Now, it is probably time for some calculations $$\left( \begin{array}{ccc} \lambda & \epsilon_* & I_{\text{min}} & \epsilon_{\text{min}} \\ 1.0 & 0.747537 & 1.57080& 1.000000 \\ 1.5 & 0.707936 & 1.90443& 0.818125 \\ 2.0 & 0.662338 & 2.15824& 0.713646 \\ 2.5 & 0.618508 & 2.36458& 0.645006 \\ 3.0 & 0.580530 & 2.53956& 0.595829 \\ 3.5 & 0.548739 & 2.69225& 0.558447 \\ 4.0 & 0.522167 & 2.82824& 0.528801 \\ 4.5 & 0.499737 & 2.95121& 0.504535 \\ 5.0 & 0.480557 & 3.06372& 0.484183 \\ 5.5 & 0.463945 & 3.16765& 0.466783 \\ 6.0 & 0.449389 & 3.26436& 0.451672 \\ 6.5 & 0.436501 & 3.35494& 0.438381 \\ 7.0 & 0.424986 & 3.44022& 0.426562 \\ 7.5 & 0.414615 & 3.52087& 0.415958 \\ 8.0 & 0.405208 & 3.59745& 0.406368 \\ 8.5 & 0.396623 & 3.67040& 0.397636 \\ 9.0 & 0.388744 & 3.74010& 0.389637 \\ 9.5 & 0.381477 & 3.80688& 0.382272 \\ 10.0 & 0.374746 & 3.87101& 0.375458 \end{array} \right)$$
You could easily make some empirical curve fit of the exact values of $\epsilon$ for generating better estimates for the iterative methods. $$\epsilon_0=1-\frac{0.457127 (\lambda-1)}{1+0.628628 (\lambda-1)}$$ could be a good starting point (at least for $1 \leq \lambda \leq 10$ - for which $R^2=0.999948$) .

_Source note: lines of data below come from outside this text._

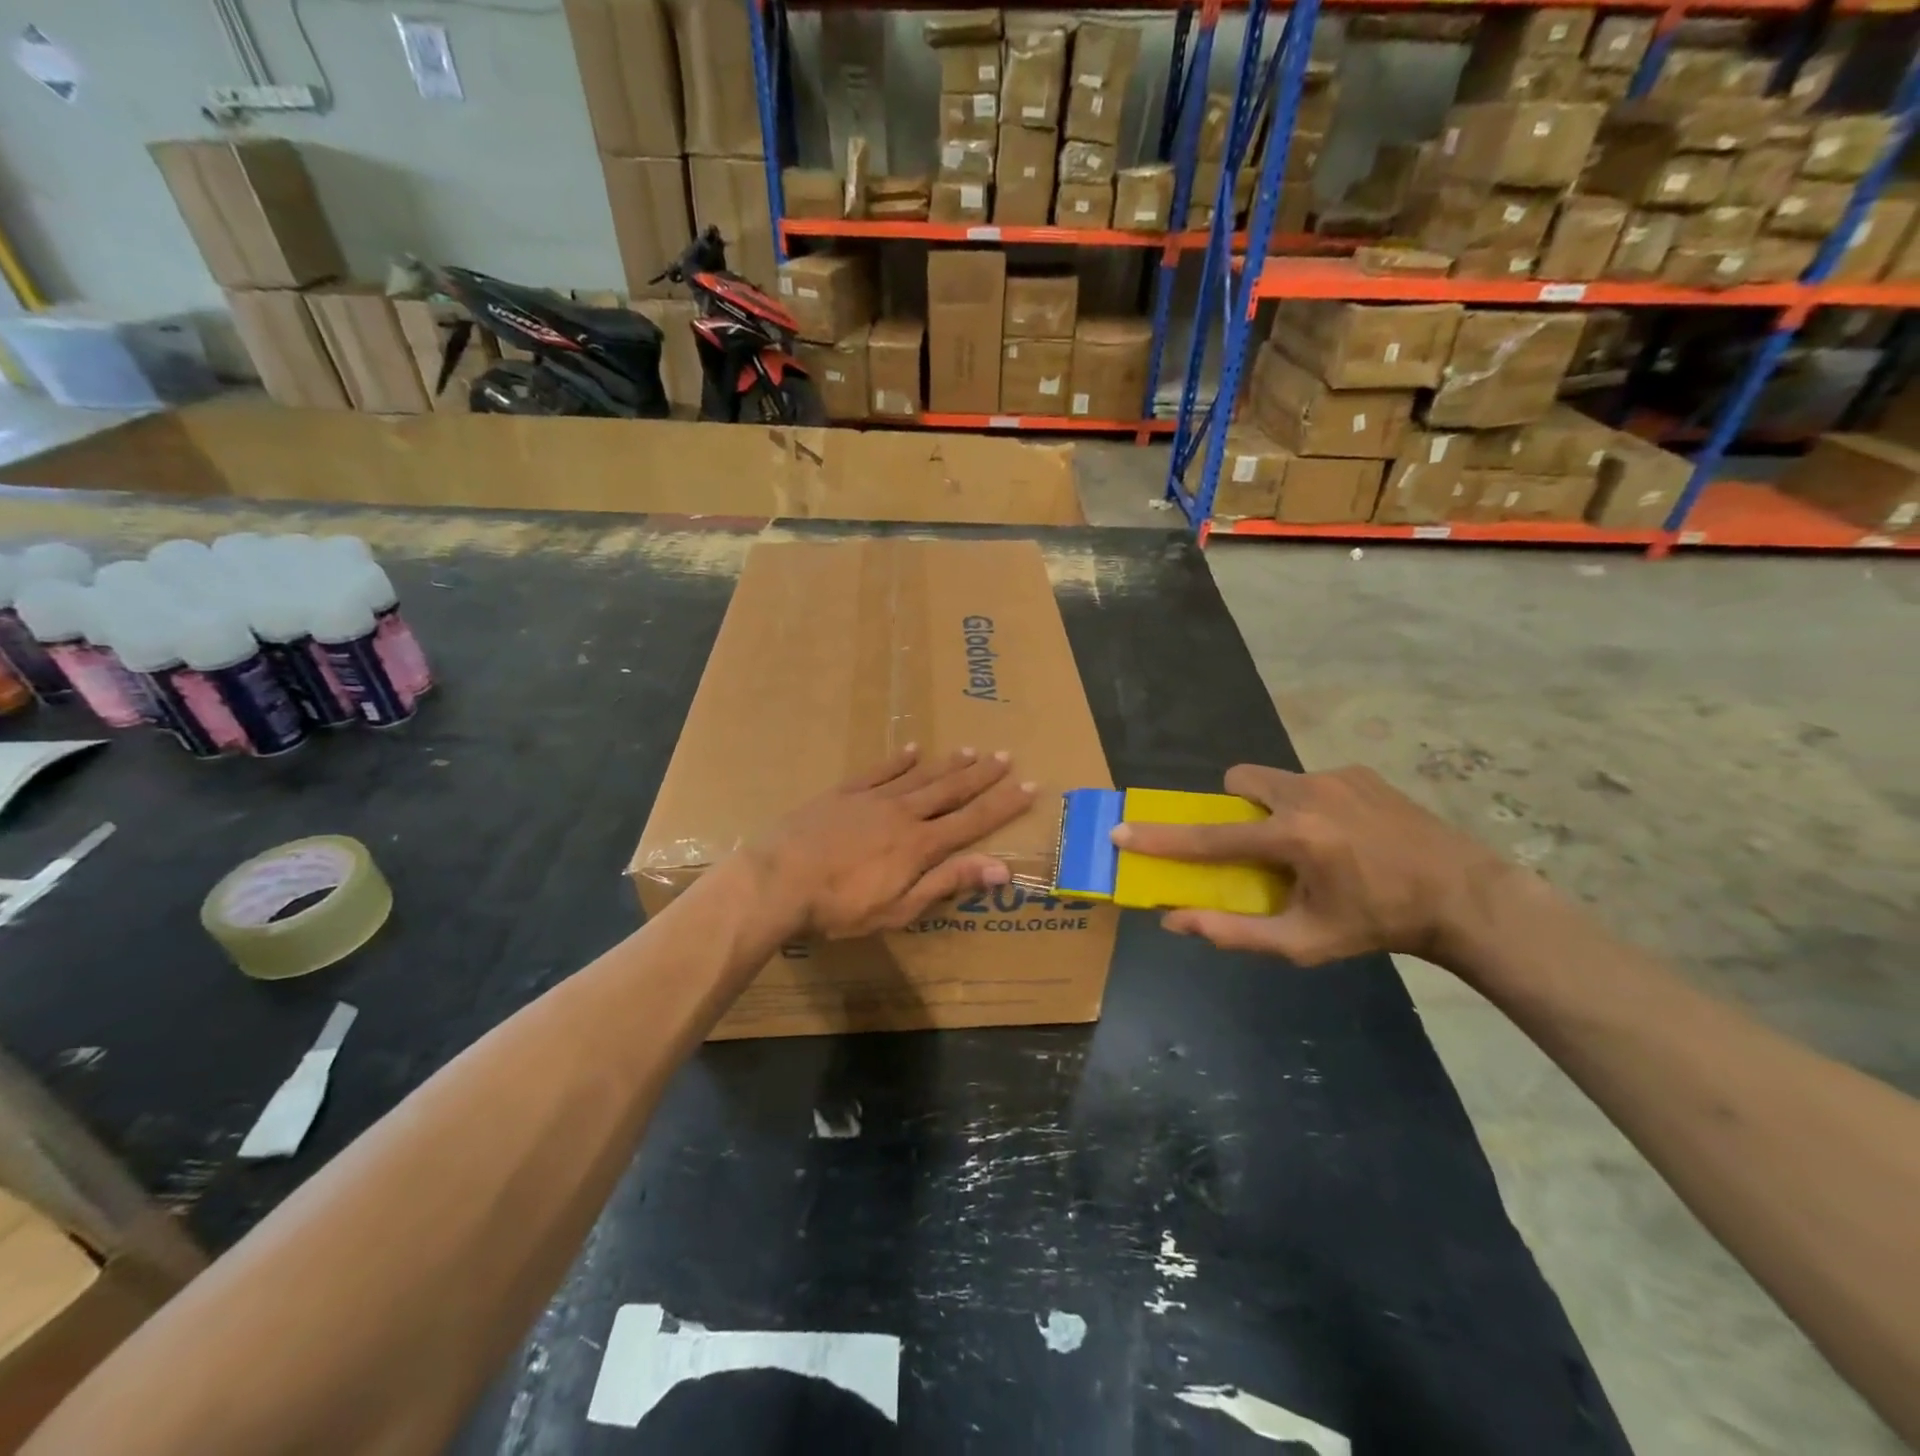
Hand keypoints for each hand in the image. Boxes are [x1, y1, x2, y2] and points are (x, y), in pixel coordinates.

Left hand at [751, 746, 1036, 938]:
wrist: (778, 879)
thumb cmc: (839, 906)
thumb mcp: (900, 907)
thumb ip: (948, 883)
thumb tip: (1000, 868)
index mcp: (920, 845)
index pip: (973, 821)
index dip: (1004, 805)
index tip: (1029, 786)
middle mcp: (903, 813)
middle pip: (951, 790)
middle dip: (982, 775)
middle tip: (1006, 756)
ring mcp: (872, 799)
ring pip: (920, 776)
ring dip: (948, 764)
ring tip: (972, 750)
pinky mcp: (843, 794)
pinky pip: (878, 771)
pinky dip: (898, 760)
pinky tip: (912, 749)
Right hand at [1112, 764, 1510, 965]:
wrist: (1464, 895)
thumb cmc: (1377, 925)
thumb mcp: (1304, 943)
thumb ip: (1234, 932)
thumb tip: (1175, 919)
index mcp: (1295, 838)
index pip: (1210, 837)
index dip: (1160, 838)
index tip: (1121, 831)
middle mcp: (1309, 794)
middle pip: (1238, 782)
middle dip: (1230, 808)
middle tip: (1253, 843)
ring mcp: (1336, 776)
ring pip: (1273, 778)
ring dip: (1269, 806)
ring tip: (1304, 843)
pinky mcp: (1359, 771)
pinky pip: (1309, 780)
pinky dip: (1306, 804)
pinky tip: (1342, 835)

Even with the poor estimate $\epsilon_0$ when $\lambda$ is small, using Newton, Halley or Householder methods does not make any problem. For example, for $\lambda=2$, the iterates are $$\left( \begin{array}{cccc} n & \text{Newton} & \text{Halley} & \text{Householder} \\ 0 & 0.662338 & 0.662338 & 0.662338 \\ 1 & 0.708735 & 0.712290 & 0.713415 \\ 2 & 0.713573 & 0.713645 & 0.713646 \\ 3 & 0.713645 & 0.713646 & \\ 4 & 0.713646 & & \end{array} \right)$$
It seems that something as simple as $$\epsilon_* \sim \frac{0.415681 \lambda+2.10534}{1.54228 \lambda+1}\qquad \qquad (R^2=0.999957)$$ will allow a very fast convergence of Newton method.